Un groupe de défense de l’intérêt public a déposé un recours contre l’administration Trump, l’accusant d’avoir détourné des fonds publics à des fins personnelles via le projet Freedom 250, sans l’aval du Congrès.
Mardi, l’association Public Employees for Environmental Responsibility (PEER) a saisi la justice en déposant un procès contre le Département de l’Intérieur (DOI) devant le tribunal fédéral du district de Columbia. Cette action fait suite à des demandes d’accès à l’information (FOIA) restées sans réponse depuis février, concernant l’utilisation des fonds publics alloués à Freedom 250, une entité chargée d’organiser des événements pour le 250e anniversaire des États-Unis, dont le Grand Prix autour du National Mall et la construction d’un arc de l’indépendance dédié à Donald Trump.
Le DOI n’a jamais répondu à ces demandes, ce qui a poussé PEER à saisir la justice. L’association dénonce un manque total de transparence et de contrôle sur ces fonds.

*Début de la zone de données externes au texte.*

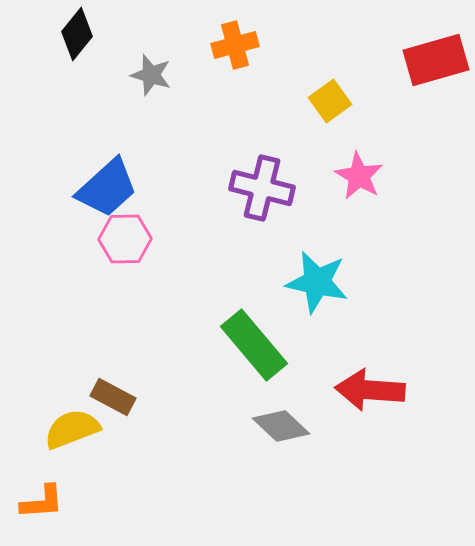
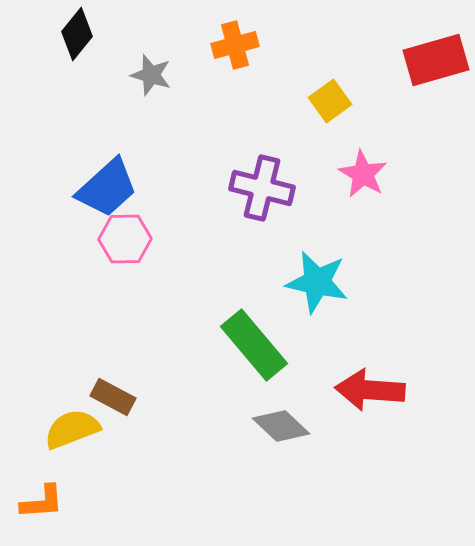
pink star: moved 4 px right, 2 px up
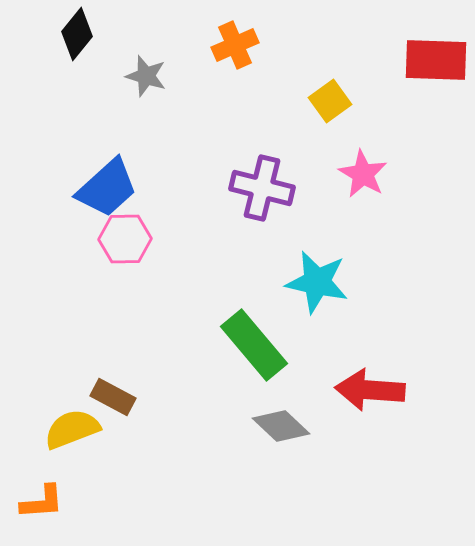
orange cross: rotated 9 degrees counterclockwise
red rectangle: rotated 18 degrees clockwise
gray star: moved 5 px left, 1 px down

« Le 250e anniversaire des États-Unis devrait renforcer la confiance du public dans les institutions démocratiques, et non l’ébranler », a déclaré Tim Whitehouse, directeur exécutif de PEER, dans un communiqué. « Or, Freedom 250 fonctionne comme une cagnotte privée gérée à l’abri de tout regard. C’est l’exemple parfait de ce qui ne va pas dans la politique aujourd’hui. »

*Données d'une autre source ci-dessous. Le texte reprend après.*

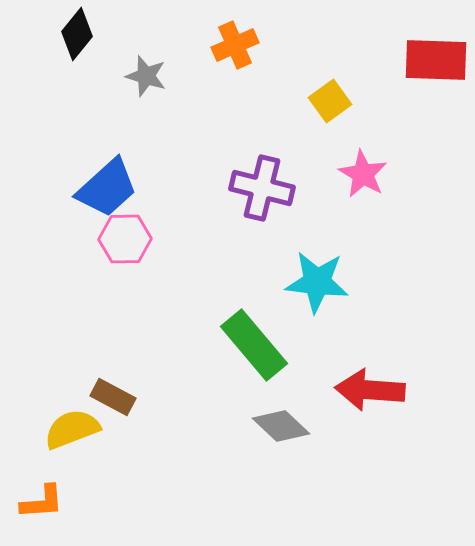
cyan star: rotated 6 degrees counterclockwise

Selon PEER, l’administration Trump aurait détourné 100 millions de dollars de fonds publics alloués à America 250 sans l’approbation du Congrès. L’association accuse également Freedom 250 de mélanger fonds privés et publics sans supervision, de vendre des « accès au président Trump » pour jusqu’à 2,5 millions de dollars, et de solliciter des dons étrangers. Par ailleurs, PEER reproche au DOI d’avoir exercé des pressions sur ses employés pour qu’ils intègrent la marque Freedom 250 dans leurs signatures électroniques officielles, ce qui pourrait constituer une violation de la loi Hatch.
À ce jour, l’administration Trump n’a pas réagi à ces accusations.